Per a joint press release issued this morning, "Keurig Green Mountain will be privately owned and will continue to be operated independently by the company’s management team and employees."

Keurig's stock shot up more than 70 percent this morning following news of the merger. JAB is paying $92 per share in cash for the company, for a total of just under $14 billion. It's likely a big relief for Keurig Green Mountain shareholders: Up until now the stock had been in a steady freefall all year long, beginning the year at around 130 points and dropping all the way to 40 in mid-November.
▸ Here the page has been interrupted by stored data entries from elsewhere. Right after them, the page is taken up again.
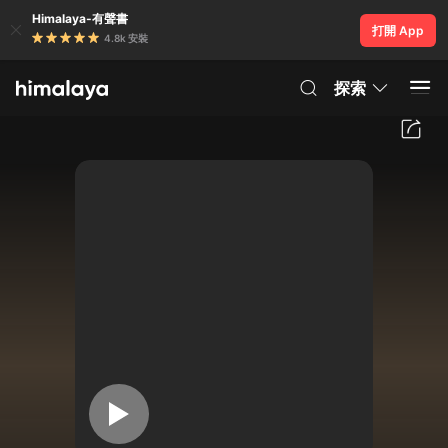
Himalaya-有聲書
打開 App
4.8k 安裝
探索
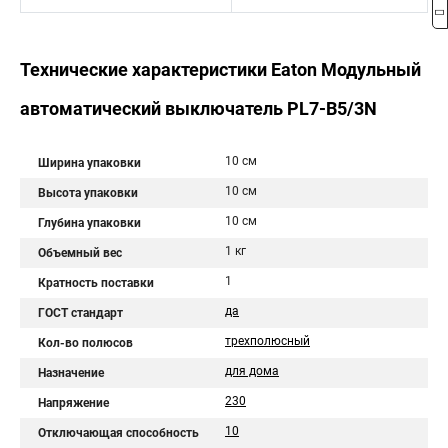
Технические характеристики Eaton Модульный
автоматический выключатель PL7-B5/3N
10 см
Ширина упаковки
10 см
Высота упаковки
10 см
Глубина упаковки
1 кг
Объемный вес
1
Кратность поставки
да
ГОСТ стандарт
трехполюсный
Кол-во полюсов
для дома
Назначение
230
Напряжение
10
Отключающая способность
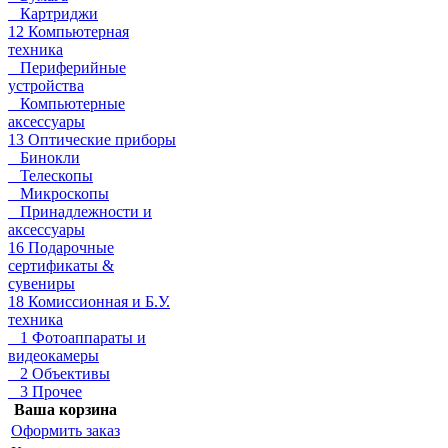
Картриджи
12 Компьютерная
техника
Периферийные
устройства
Компьютерные
аксессуары
13 Оптические приборы
Бинокли
Телескопы
Микроскопы
Принадлежности и
аксессуары
16 Подарочные
сертификаты &
сувениры
18 Комиссионная и Б.У.
техника
1 Фотоаппараты и
видеокамеры
2 Объективы
3 Прочее
Ваша корзина
Оформить заказ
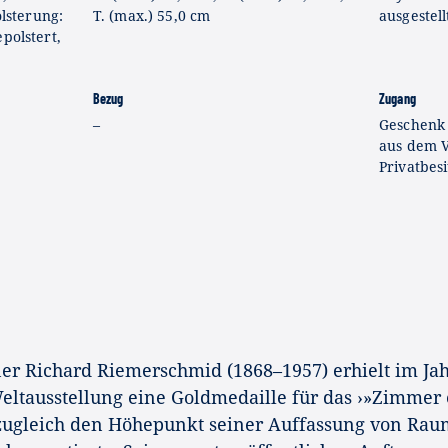
olsterung:
T. (max.) 55,0 cm
ausgestell
polstert,
Bezug
Zugang
–
Geschenk 
aus dem V
Privatbesi
r Richard Riemerschmid (1868–1957) erhielt im Ja
Weltausstellung eine Goldmedaille für das ›»Zimmer 
 zugleich den Höhepunkt seiner Auffassung von Rau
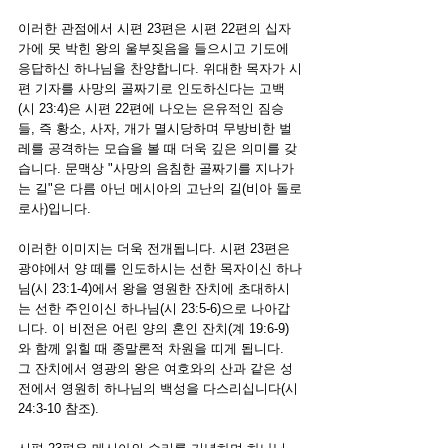
이러한 관점에서 시편 23편은 시편 22편의 십자
가에 못 박힌 왕의 울부짖음을 들으시고 기도에 
응답하신 하나님을 찬양합니다. 위대한 목자가 시
편 기자를 사망의 골짜기로 인도하신다는 고백
(시 23:4)은 시편 22편에 나오는 은유적인 짐승
들, 즉 황소, 사자, 개가 멸시당하며 무방비한 벌
레를 공격하는 모습을 볼 때 더욱 깊은 의미를 갖
습니다. 문맥상 "사망의 음침한 골짜기를 지나가
는 길"은 다름 아닌 메시아의 고난의 길(비아 돌로
로사)입니다.
이러한 이미지는 더욱 전개됩니다. 시편 23편은 
광야에서 양 떼를 인도하시는 선한 목자이신 하나
님(시 23:1-4)에서 왕을 영원한 잔치에 초대하시
는 선한 주인이신 하나님(시 23:5-6)으로 나아갑
니다. 이 비전은 어린 양의 혼인 잔치(계 19:6-9)
와 함께 읽힐 때 종말론적 차원을 띠게 됩니다. 
그 잔치에서 영광의 왕은 여호와의 산과 같은 성
전에서 영원히 하나님의 백성을 다스리십니다(시 
24:3-10 참조).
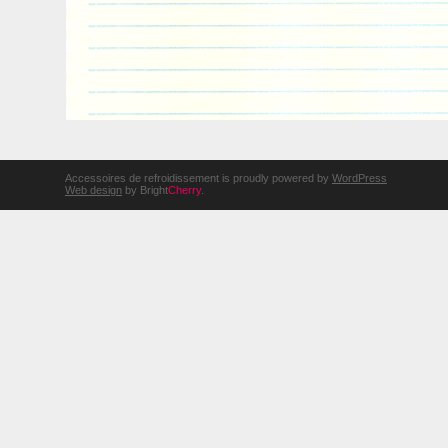
Accessoires de refroidissement is proudly powered by
WordPress
Web design
by Bright
Cherry
.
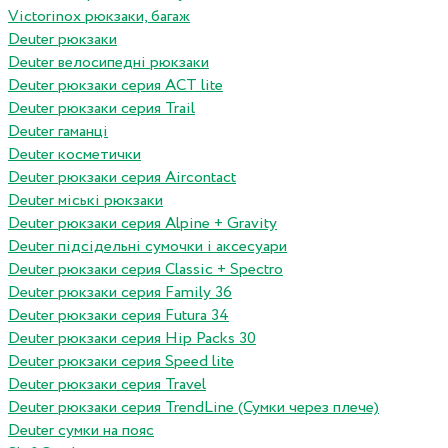
Victorinox рюкзаки, багаж
Deuter рюкзаки
Deuter велосипедні рюкзаки
Deuter рюкзаки серия ACT lite
Deuter рюкзаки серия Trail
Deuter гаманці
Deuter косметички
Deuter рюкзаки серия Aircontact
Deuter міські рюкзаки
Deuter рюкзаки серия Alpine + Gravity
Deuter підсідельні сумочки і аксесуари
Deuter рюкзаки серия Classic + Spectro
Deuter рюкзаки серия Family 36
Deuter рюкзаки серия Futura 34
Deuter рюкзаки серия Hip Packs 30
Deuter рюкзаки серия Speed lite
Deuter рюкзаки серия Travel
Deuter рюкзаки серия TrendLine (Сумки через плече)
Deuter сумки на пояс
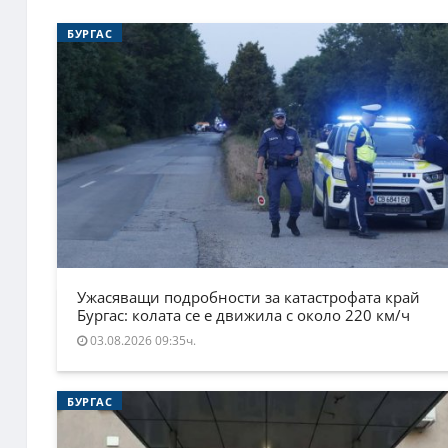
БУРГАС
Ужасяващи подробности за катастрофата край
Бургас: колата се е движила с около 220 км/ч
03.08.2026 09:35ч.
БУРГАС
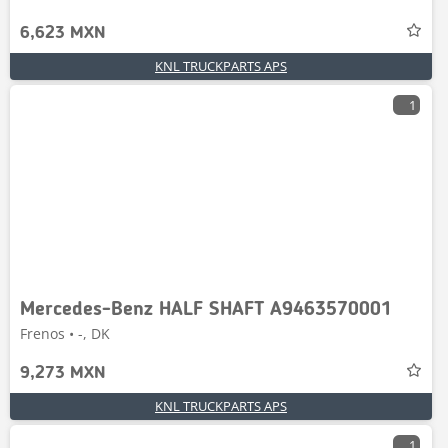
6,623 MXN
KNL TRUCKPARTS APS
1
Mercedes-Benz HALF SHAFT A9463570001
Frenos • -, DK
9,273 MXN
KNL TRUCKPARTS APS
1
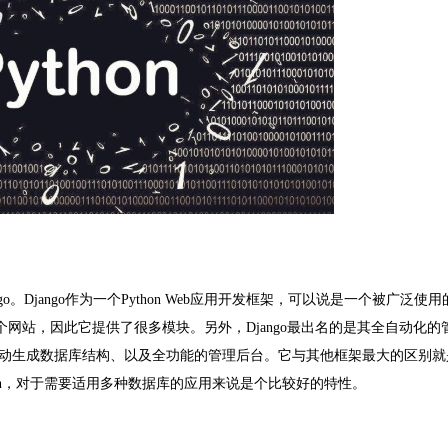
go
。
Django
作为一个
Python Web
应用开发框架，可以说是一个被广泛使用
个网站，因此它提供了很多模块。另外，
Django
最出名的是其全自动化的
动生成数据库结构、以及全功能的管理后台。它与其他框架最大的区别就
n
，对于需要适用多种数据库的应用来说是个比较好的特性。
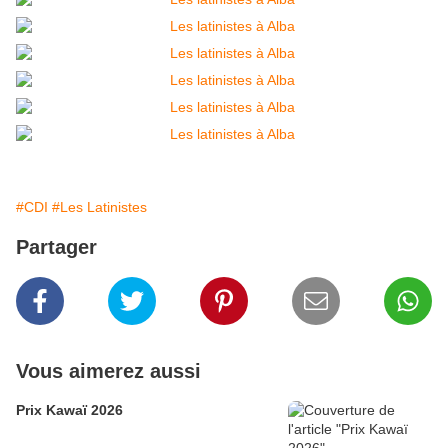
#CDI
#Les Latinistes
Partager
Vous aimerez aussi
Prix Kawaï 2026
Consumers have seemingly soured on the coffee pods, which besides being bad for the environment are incredibly expensive; the company also pissed off loyal customers when it designed new machines that refused to brew off-brand K-cups.

Will coffee nerds soon be recoiling at the sight of Stumptown-branded K-cups? Stay tuned. The coffee industry isn't the only arm of the beverage market to be facing down a mega-merger right now: The world's two largest beer makers, SABMiller and AB InBev, are on the brink of merging to create a global beer goliath in a $106 billion deal.